Calls to ban the compulsory installation of pre-payment meters due to the impact it has on struggling families have been made by Scotland’s Children’s Commissioner.
Bruce Adamson is urging Ofgem to take a tougher line with energy companies.
He said energy suppliers also need to do more to identify vulnerable households and provide them with support.
In a letter to the regulator, the commissioner said pre-payment meters put struggling families at severe risk of being disconnected.
Ofgem’s recent market compliance review identified weaknesses in energy companies’ practices, including failing to identify vulnerabilities before pre-payment meters are installed.
Mr Adamson wrote: “I welcome the compliance review, and your intervention on pre-payment meters, but in light of the escalating risk to children’s rights to life, health and development, I do not think they go far enough.

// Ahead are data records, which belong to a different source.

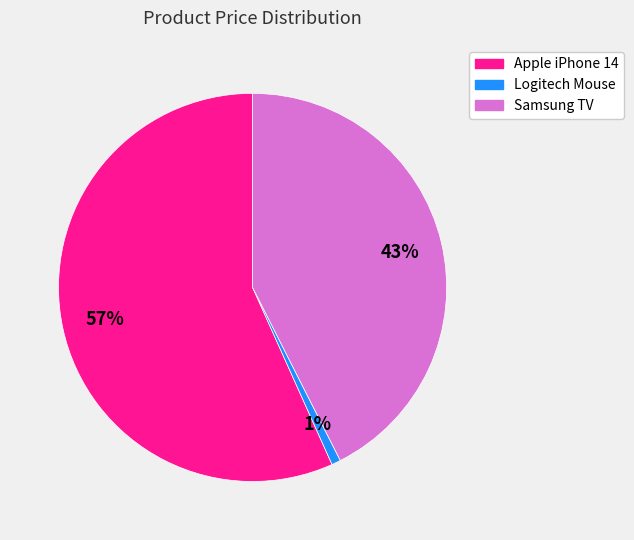

Combined, do Logitech Mouse and Apple iPhone 14 account for over 50%?

Yes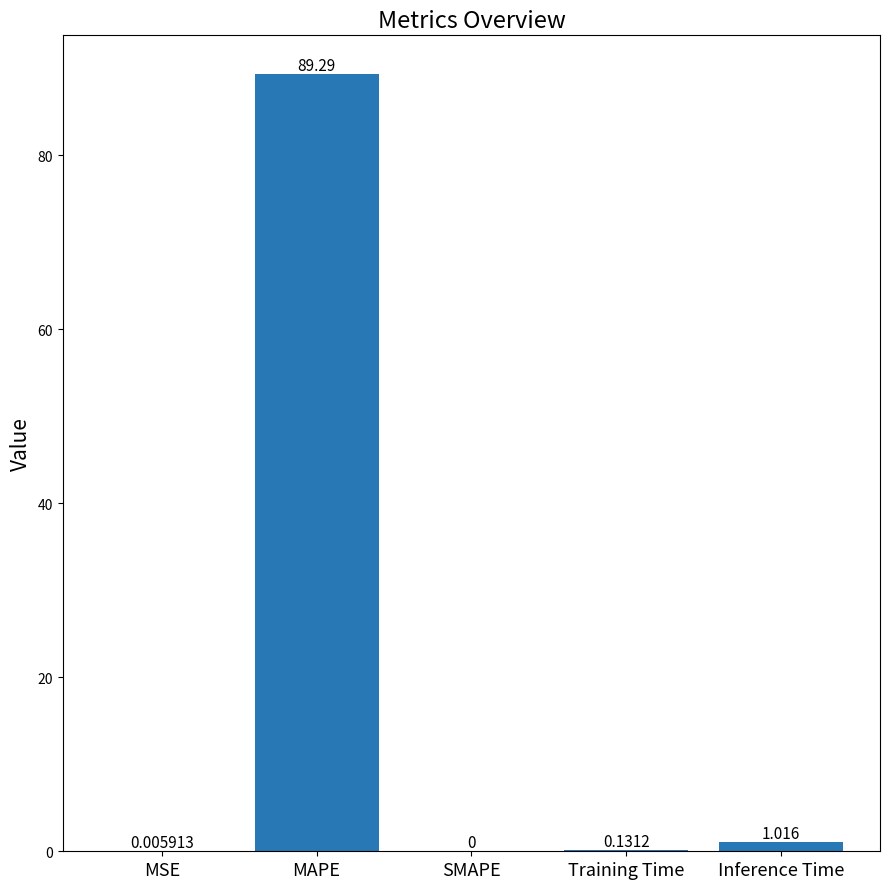

Between MAPE and Inference Time, which is larger?

MAPE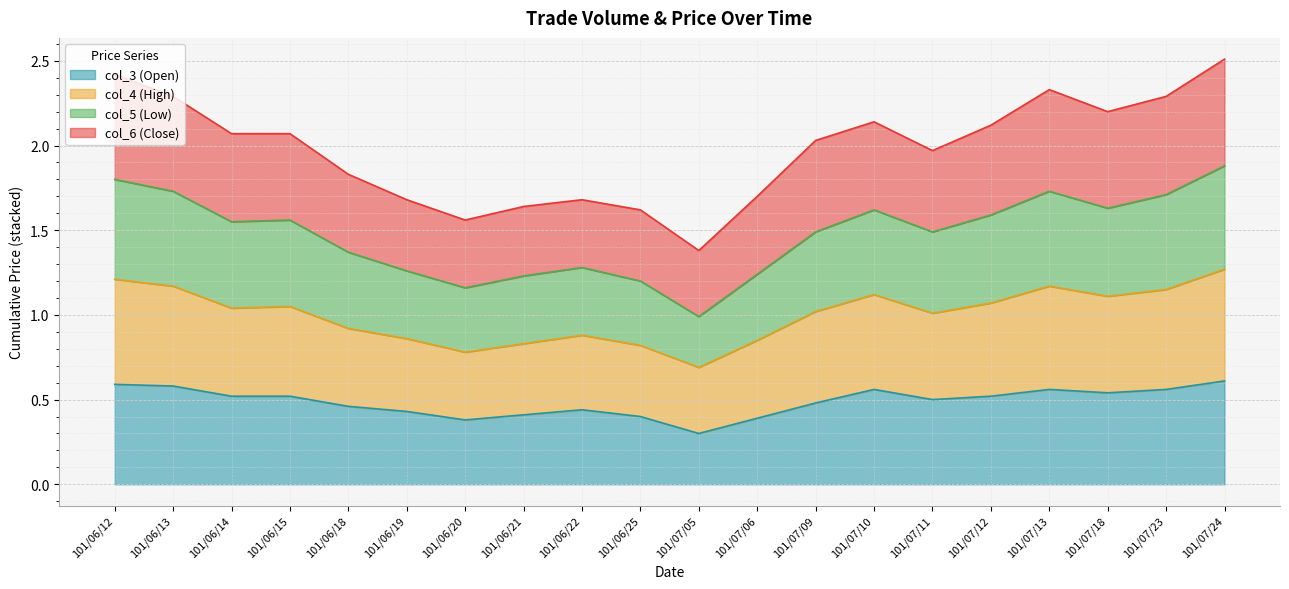

At which category is the sum across all series the highest?

101/07/24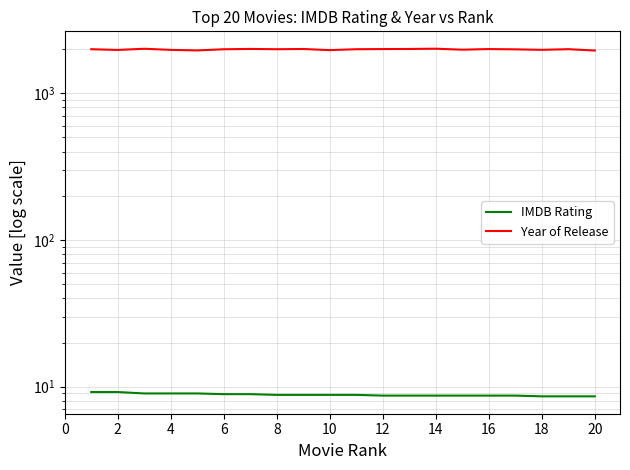

List the series in order of their overall mean, highest first.

Year of Release, IMDB Rating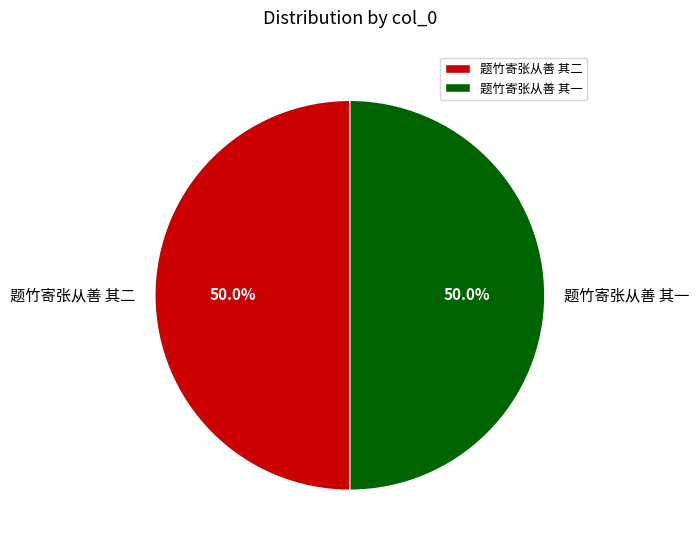

To the nearest percent, what portion does 题竹寄张从善 其一 represent?

50%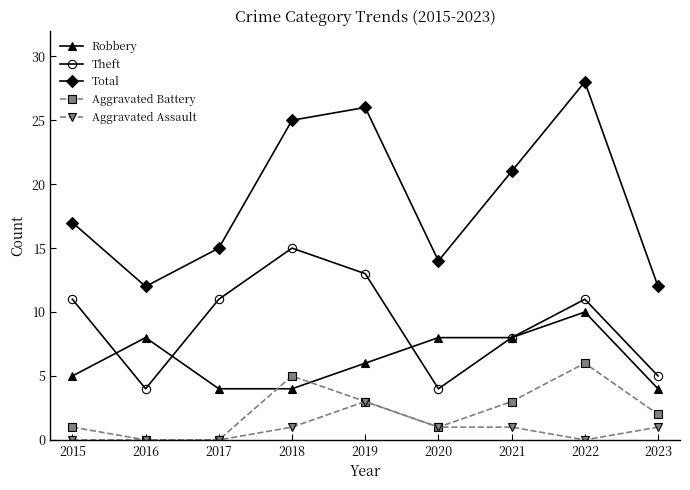

Reading left to right, transcribe all the data shown in this chart.

Robbery: 2015=5	2016=8	2017=4	2018=4	2019=6	2020=8	2021=8	2022=10	2023=4
Theft: 2015=11	2016=4	2017=11	2018=15	2019=13	2020=4	2021=8	2022=11	2023=5
Total: 2015=17	2016=12	2017=15	2018=25	2019=26	2020=14	2021=21	2022=28	2023=12
Aggravated Battery: 2015=1	2016=0	2017=0	2018=5	2019=3	2020=1	2021=3	2022=6	2023=2
Aggravated Assault: 2015=0	2016=0	2017=0	2018=1	2019=3	2020=1	2021=1	2022=0	2023=1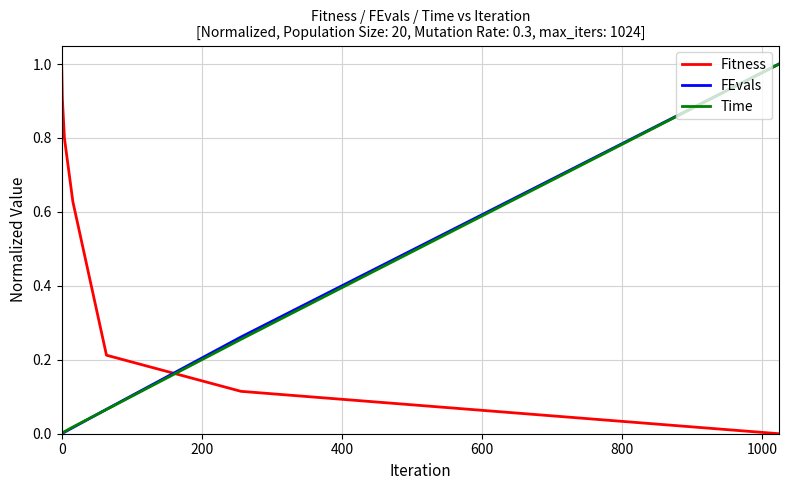

Which series has the largest total across all categories?

Fitness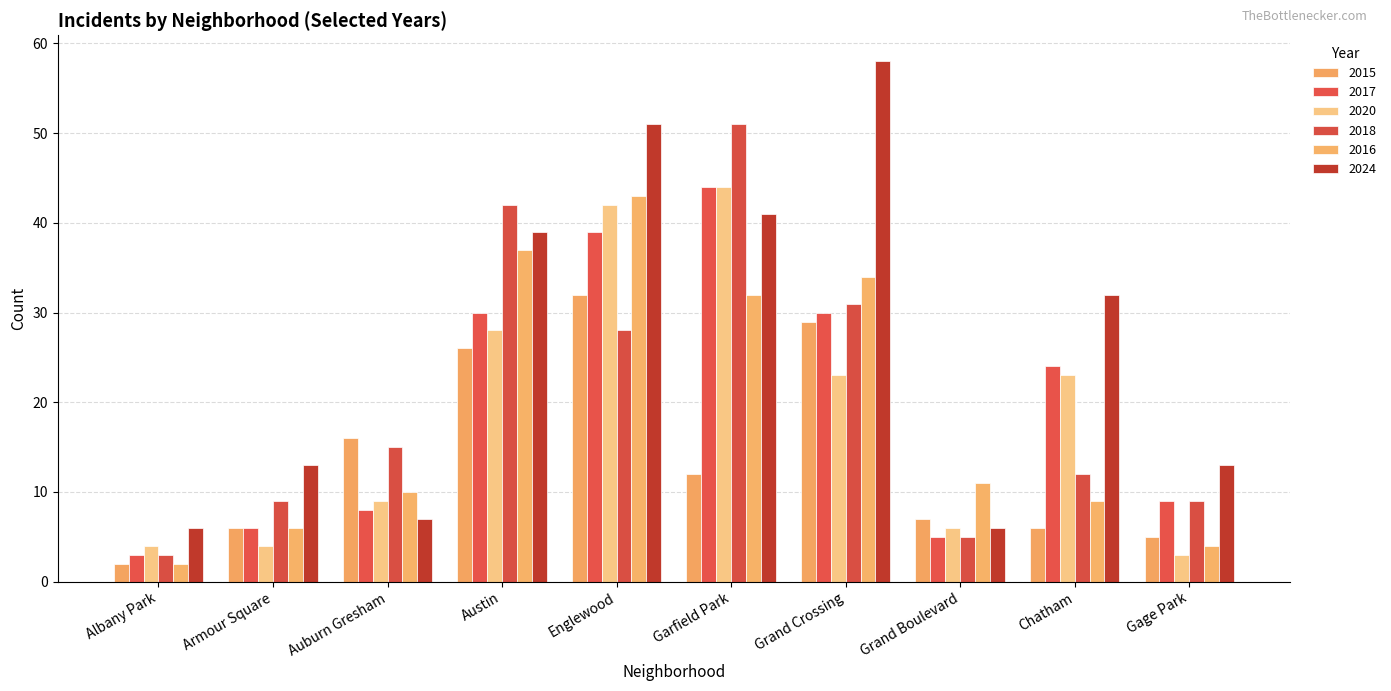

What is the smallest value displayed?

2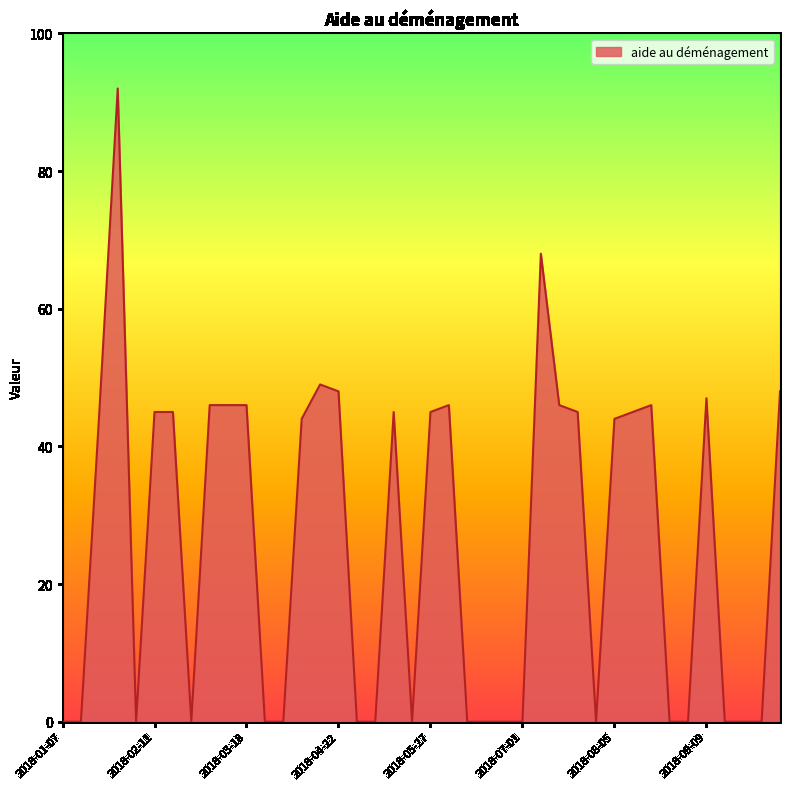

What is the difference between the maximum and second lowest values?

92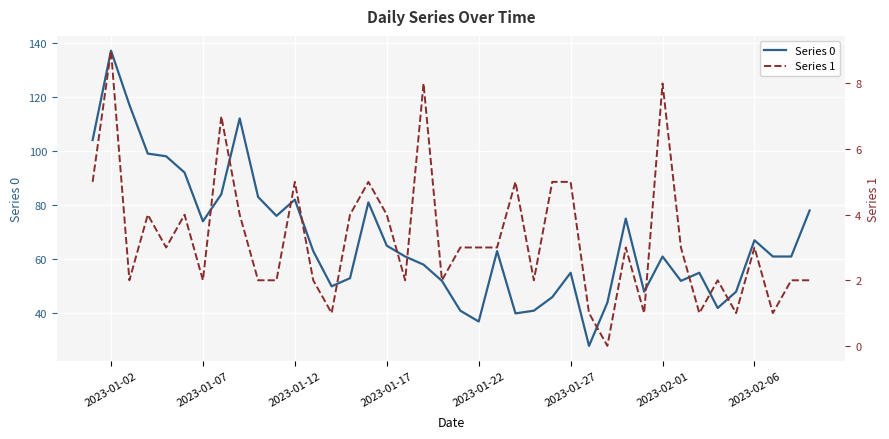

The value of Series 0 at 2023-02-01 is 61. True or false?

True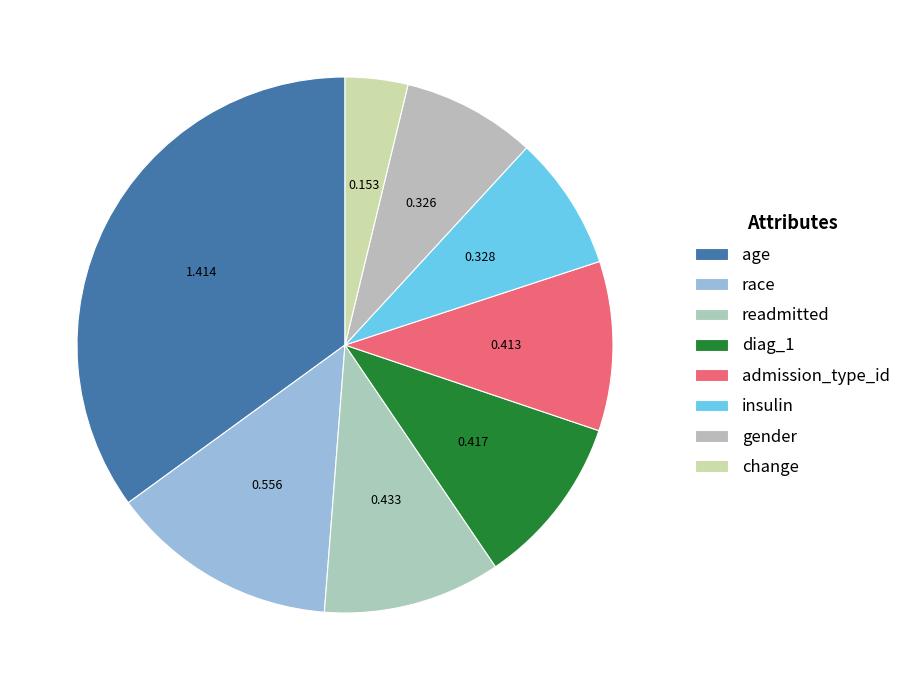

Between admission_type_id and change, which is larger?

admission_type_id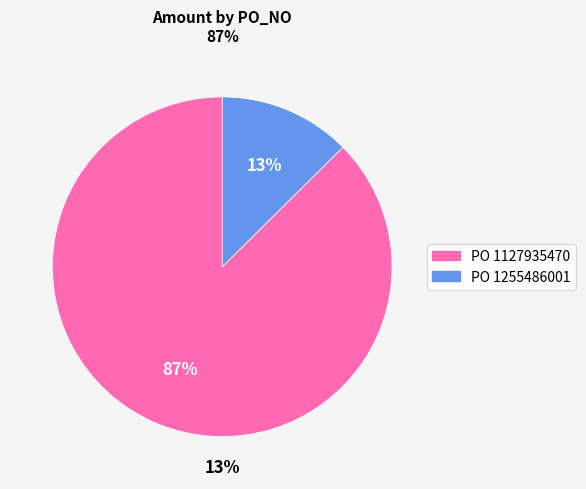

Approximately how many times larger is the value at 1127935470 compared to 1255486001?

7.0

“Nor do I think it is sufficient to address these matters at the level of individual cases or even suppliers.
“Ofgem needs to take a more active regulatory approach, rather than a watching brief.”
Ending his letter, the commissioner urged Ofgem chief executive Jonathan Brearley to amend the threshold for the priority services register from children under five to under 18.
An Ofgem spokesperson said: “Protecting consumers is our top priority and as part of our role, we have banned installations entirely for the most vulnerable customers. This includes, for example, prohibiting charges for people in severe financial difficulty, and banning installations entirely for people for whom the experience would be severely traumatic, such as those with severe mental health issues.
“We assess all forms of intelligence provided to us around how suppliers treat customers on prepayment meters, and will continue to take enforcement action where it is needed.
“We can confirm receipt of the letter from Scotland’s Children’s Commissioner and will respond in within 14 days.”